SOURCE EXTRACT Block Start
Enum cranelift_isle::trie::TrieSymbol

source ·

pub enum TrieSymbol {
    Match {
        op: PatternInst,
    },
    EndOfMatch,
}

Expand description

One “input symbol” for the decision tree that handles matching on a term. Each symbol represents one step: we either run a match op, or we finish the match.

Note that in the original Peepmatic scheme, the input-symbol to the FSM was specified slightly differently. The automaton responded to alphabet symbols that corresponded only to match results, and the “extra state” was used at each automaton node to represent the op to run next. This extra state differentiated nodes that would otherwise be merged together by deduplication. That scheme works well enough, but the “extra state” is slightly confusing and diverges slightly from a pure automaton.

Instead, here, we imagine that the user of the automaton/trie can query the possible transition edges out of the current state. Each of these edges corresponds to one possible match op to run. After running a match op, we reach a new state corresponding to successful matches up to that point.
SOURCE EXTRACT Block End
**TASKS FOR THIS EXERCISE:**
1 – Decide whether each statement agrees with the TrieSymbol description, and support each yes or no with the deciding words of the description, quoted exactly.
(a) In the original Peepmatic scheme, the automaton's alphabet symbols corresponded only to match results.
(b) The "extra state" in the Peepmatic scheme caused nodes to be merged together by deduplication.
(c) Each transition edge out of the current state corresponds to one possible match op.
2 – According to the TrieSymbol description, what field does the Match variant carry, and what is its type?
The lines given after this point are separate material, unrelated to the TrieSymbol description.
RAW DATA Block Start
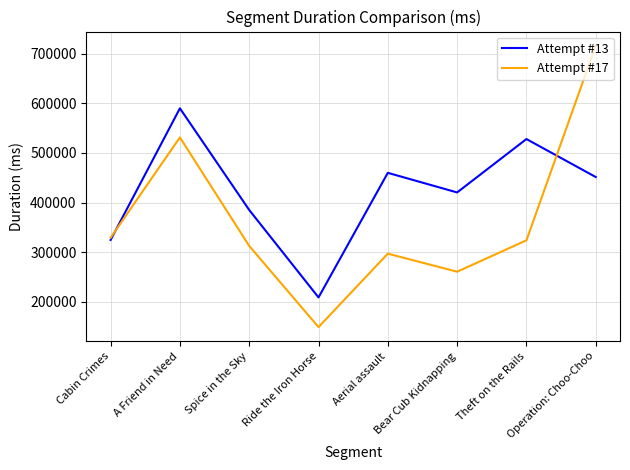

True or false: Attempt #17 has more than 0 interior local peaks.

True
RAW DATA Block End
**SET OF ANSWERS:**
1 –
(a) Yes: "The automaton responded to alphabet symbols that corresponded only to match results"
(b) No: "This extra state differentiated nodes that would otherwise be merged together by deduplication."
(c) Yes: "Each of these edges corresponds to one possible match op to run."

2 – It carries a field named op of type PatternInst.